Items from a data source:
———
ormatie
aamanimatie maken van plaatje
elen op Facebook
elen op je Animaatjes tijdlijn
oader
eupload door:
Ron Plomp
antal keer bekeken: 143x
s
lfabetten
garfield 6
———
§ WORK ORDER
Please show all lines from the entries that contain the word "elen".

§ ANSWER AREA
elen op Facebook
elen op je Animaatjes tijdlijn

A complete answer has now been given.